Neither the TSX Venture Exchange nor its Regulation Services Provider (as that term is defined in the policies of the TSX Venture Exchange) accepts responsibility for the adequacy or accuracy of this release

Advisory Regarding Forward Looking Statements

This news release contains forward-looking statements. Users of forward-looking statements are cautioned that actual results may vary from forward-looking statements contained herein. Forward-looking statements include, but are not limited to: expectations, opinions, forecasts, projections and other similar statements concerning anticipated future events, conditions or results that are not historical facts. In certain cases, forward-looking statements can be identified by the use of words such as “plans”, “expects” or “does not expect”, “is expected”, “budget”, “scheduled”, “estimates”, “forecasts”, “intends”, “anticipates” or “does not anticipate”, or “believes”, or variations of such words and phrases or statements that certain actions, events or results “may”, “could”, “would”, “might” or “will be taken”, “occur” or “be achieved”. While the Company has based these forward-looking statements on its expectations about future events as at the date those statements were prepared, the statements are not a guarantee of the Company’s future performance.  Although the Company believes that the expectations reflected in such forward-looking statements are reasonable, it cannot give any assurance that such expectations will prove to be correct. 

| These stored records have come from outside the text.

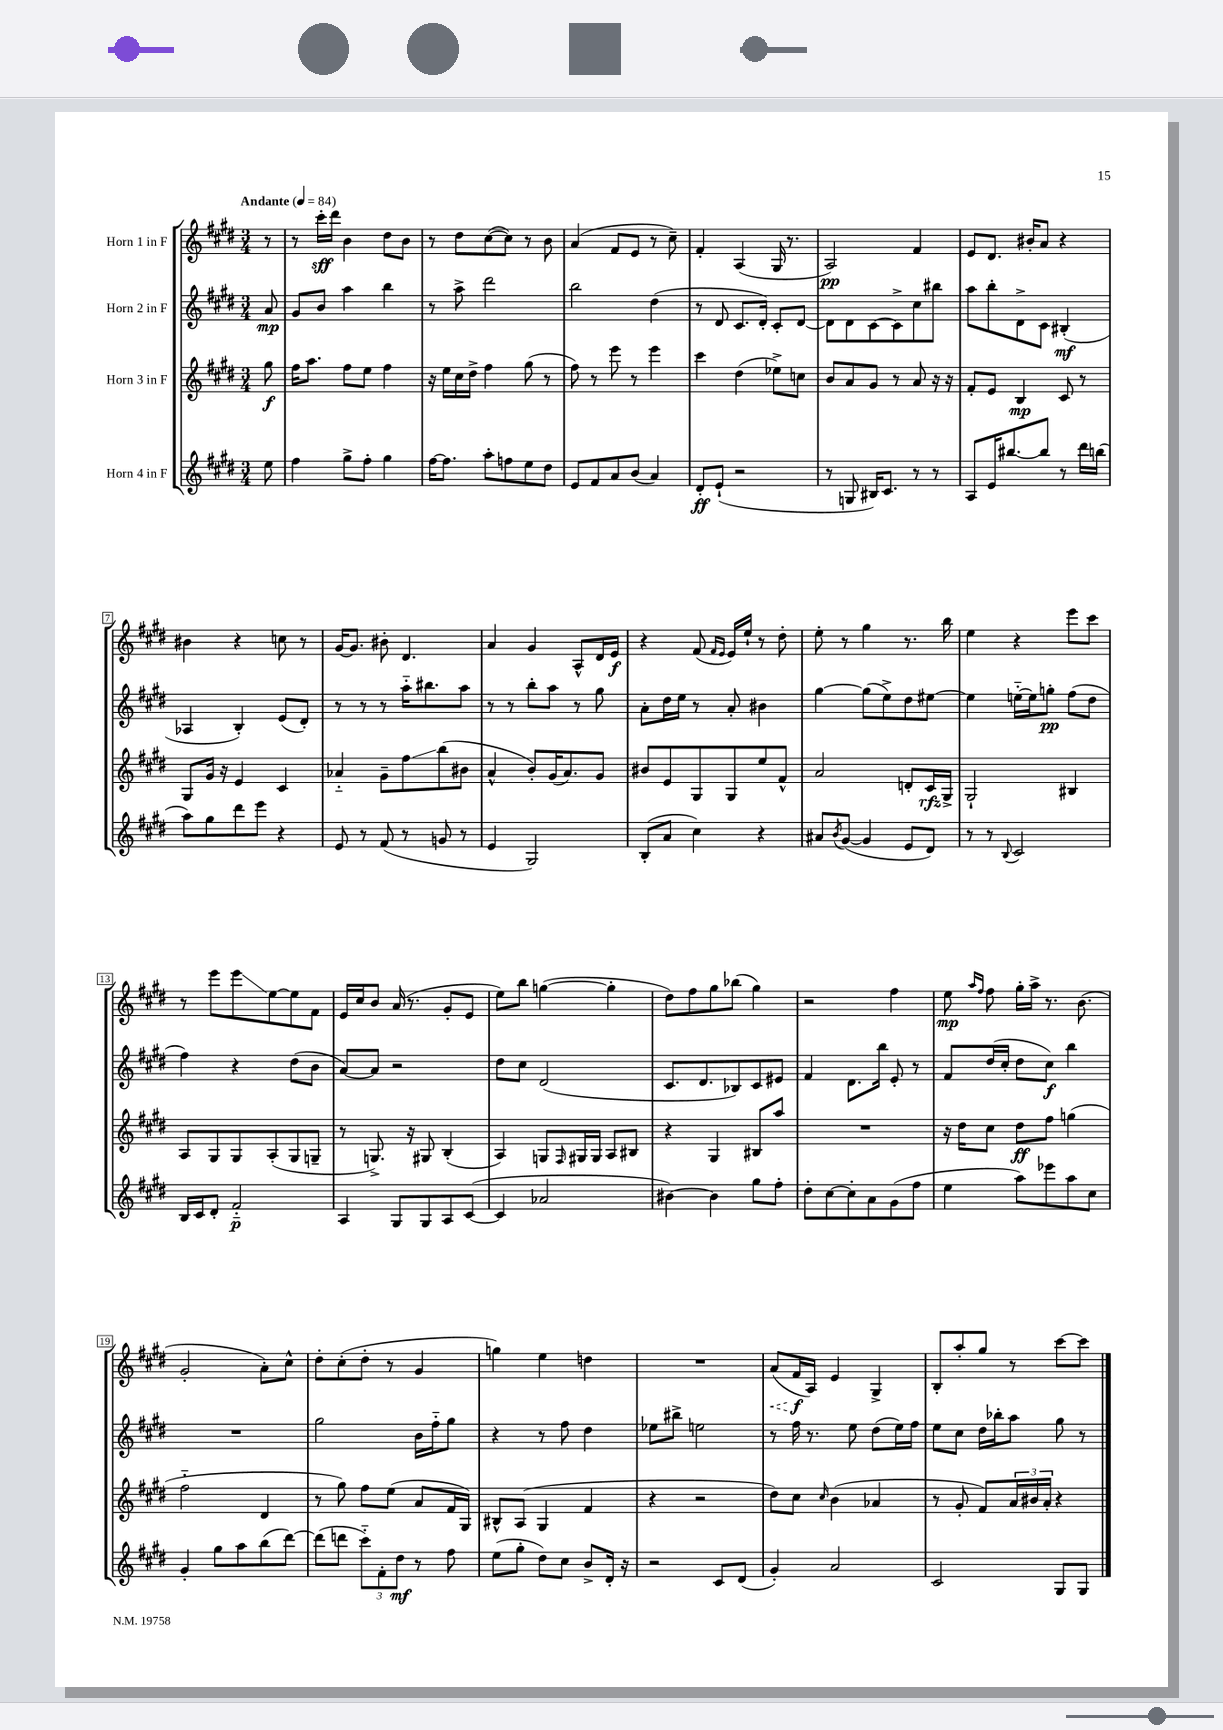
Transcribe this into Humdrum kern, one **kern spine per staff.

**kern	**kern	**kern	**kern
*staff4	*staff3	*staff2	*staff1
*clefG2	*clefG2	*clefG2	*clefG2
*k[f#c#g#d#]	*k[f#c#g#d#]	*k[f#c#g#d#]	*k[f#c#g#d#]
*M3/4	*M3/4	*M3/4	*M3/4
*MM84	*MM84	*MM84	*MM84
8ee	8gg#	8a	8r
=	=	=	=
4ff#	16ff#	8g#	8r
.	8.aa	.	.
.	.	8b	16ccc#'
.	.	.	16ddd#
8gg#^	8ff#	4aa	4b
8ff#'	8ee	.	.
4gg#	4ff#	4bb	8dd#
.	.	.	8b
=	=	=	=
[16ff#	16r	8r	8r
8.ff#]	16ee	.	.
.	16cc#	8aa^	8dd#
.	16dd#^	.	.
8aa'	4ff#	2ddd#	([8cc#
8ff	.	.	8cc#])
8ee	(8gg#	.	8r
8dd#	8r	.	8b
=	=	=	=
8e	8ff#)	2bb	(4a
8f#	8r	.	.
8a	8eee	.	8f#
(8b	8r	.	8e
4a)	4eee	(4dd#	8r
.	.	.	8cc#~)
=	=	=	=
8d#'	4ccc#	8r	4f#'
(8e`	.	8d#	.
2r	(4dd#	8.c#	(4A
.	.	16d#')	.
.	8ee-^)	8c#'	16G#
.	.	.	8.r
.	8cc	[8d#	.
=	=	=	=
8r	8b	8d#]	2A)
8G	8a	8d#	.
16B#)	8g#	[8c#	.
8.c#	.	.	.
.	8r	8c#^]	.
8r	8a	8cc#	4f#
8r	16r	8bb#	.
.	16r	.	.
=	=	=	=
8A	8f#'	8aa	8e
16e	8e	8bb'	8.d#
[8.bb#	.	.	.
.	4B	8d#^	.
.	.	.	16b#'
8bb#]	.	8c#	8a
8r	8c#	(4B#'	4r
16ddd#	8r	.	.
(16bb	.	.	.
=	=	=	=
8aa)	8G#	4A-	4b#
8gg#	16g#	.	.
.	16r	.	.
8ddd#	4e	4B')	4r
8eee	.	.	.
4r	4c#	(8e	8cc
.	.	8d#')	8r
=	=	=	=
8e	4a-'~	8r	[16g#
.	.	.	8.g#]
8r	.	8r	.
(8f#	8g#~	8r	8b#'
8r	8ff#	16aa'~	4.d#
.	.	8.bb#	.
8g	(8bb	.	.
8r	8b#	8aa	.
=	=	=	=
4e	4a^^	8r	4a
.	.	8r	.
2G#)	8b')	8bb'	4g#
.	(16g#	8aa	.
.	8.a)	.	.
.	.	8r	8A^^
.	8g#	8gg#	16d#
.	.	.	16e
=	=	=	=
(8B'	8b#	8a'	4r
8a	8e	16dd#	.
.	.	16ee	.
4cc#)	8G#	8r	(8f#
.	.	.	16qqf#
.	.	.	16qqe
.	8G#	8a'	16e)
.	.	.	16ee`
4r	8ee	4b#	8r
.	8f#^^	.	8dd#'
=	=	=	=
8a#	2a	[4gg#	8ee'
8qb	.	.	.
([8g#	.	.	8r
4g#]	.	(8gg#]	4gg#
.	.	8ee^)	.
8e	8d'	8dd#	8.r
8d#)	16c#	[8ee#	.
.	16G#^	.	16bb
=	=	=	=
8r	2G#`	4ee#]	4ee
8r	.	.	.
8qqB	.	.	.
2c#	.	[16ee'~	4r
.	.	16ee]	.
.	.	8gg'	.
.	4B#	(8ff#	8eee
.	.	8dd#	8ccc#
=	=	=	=
16B	8A	4ff#)	8r
16c#	.	.	.
8d#'	8G#	.	8eee
2f#'~	8G#	4r	8eee
.	(8A'	.	[8ee
.	8G#	(8dd#	8ee]
.	8G~	8b	8f#
=	=	=	=
4A	8r	[8a)	16e
.	.	.	16cc#
.	8.G^)	8a]	8b
8G#	.	2r	(16a
.	16r	.	8.r
8G#	8G#	.	.
8A	(4B'	.	8g#'
([8c#	.	.	8e
=	=	=	=
4c#]	4A)	8dd#	8ee)
.	.	8cc#	8bb
2a-	8G	(2d#	([4gg
.	16qqF#	.	.
.	16G#	.	.
.	16G#	.	.
.	8A	.	4gg']
.	8B#	.	.
=	=	=	=
[4b#)	4r	8.c#	8dd#)
.	.	.	8ff#
.	.	8.d#	.
4b#]	4G#	.	8gg#
.	.	8B-)	(8bb-
8gg#	8B#	8c#	4gg#)
8ff#'	8aa	8e#	.
=	=	=	=
8dd#'	2.r	4f#	2r
[8cc#	.	.	.
8cc#']	.	8.d#	.
8a	.	.	.
.	.	16bb	.
(8g#	.	8e'	4ff#
8ff#	.	8r	.
=	=	=	=
4ee	16r	8f#	8ee
.	16dd#	.	.
.	.	.	16qqaa
.	.	.	16qqff#
.	8cc#	(16dd#	8ff#
.	.	16cc#'	.
8aa)	8dd#	8dd#	16gg#'
.	.	.	16aa^
8eee-	8ff#	8cc#)	8.r
8aa	(4gg	4bb	.
.	.	.	(8.b
8cc#	.	.	.
=	=	=	=
4g#'	2ff#'~	2.r	2g#'
8gg#	.	.	.
8aa	.	.	.
(8bb	4d#	.	8a')
[8ddd#)	.	.	8cc#^^
=	=	=	=
(8ddd#]	8r	2gg#	8dd#'
8ddd	8gg#)	.	(8cc#'
12ccc#'~)	8ff#	.	8dd#'
12f#'	.	.	.
.	(8ee	.	8r
12dd#	.	.	.
8r	8a	16b	4g#
.	.	16ff#'~	.
8ff#	16f#	8gg#	.
.	16G#)	.	.
=	=	=	=
(8ee	8B#^^	4r	4gg)
8gg#'	(8A	.	.
8dd#)	4G#	8r	4ee
8cc#	.	8ff#	.
8b^	4f#	4dd#	4dd
16d#'	.	.	.
16r	.	.	.
=	=	=	=
2r	4r	8ee-	2.r
.	.	8bb#^	.
.	2r	2ee	.
8c#	.	.	.
(8d#	.	.	.
=	=	=	=
4g#')	8dd#)	8r	(8a
.	8cc#	16ff#	16f#
.	.	8.r	16A)
.	16qqcc#	.	.
2a	(4b	.	4e
.	.	8ee	.
.	4a-	(8dd#	4G#^
.	.	16ee)	.
.	.	16ff#	.
=	=	=	=
2c#	8r	8ee	8B'
.	8g#'	8cc#	8aa'
.	8f#)	16dd#	8gg#
.	.	16bb-'	.
.	24a	8aa	8r
.	24b#	.	.
.	24a'	.	.
8G#	4r	8gg#	[8ccc#
8G#	.	8r	8ccc#]
==	==	==	==
*-	*-	*-	*-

The Company’s forward-looking statements are expressly qualified in their entirety by this cautionary statement and are made as of the date of this new release.  Unless otherwise required by applicable securities laws, the Company does not intend nor does it undertake any obligation to update or review any forward-looking statements to reflect subsequent information, events, results or circumstances or otherwise.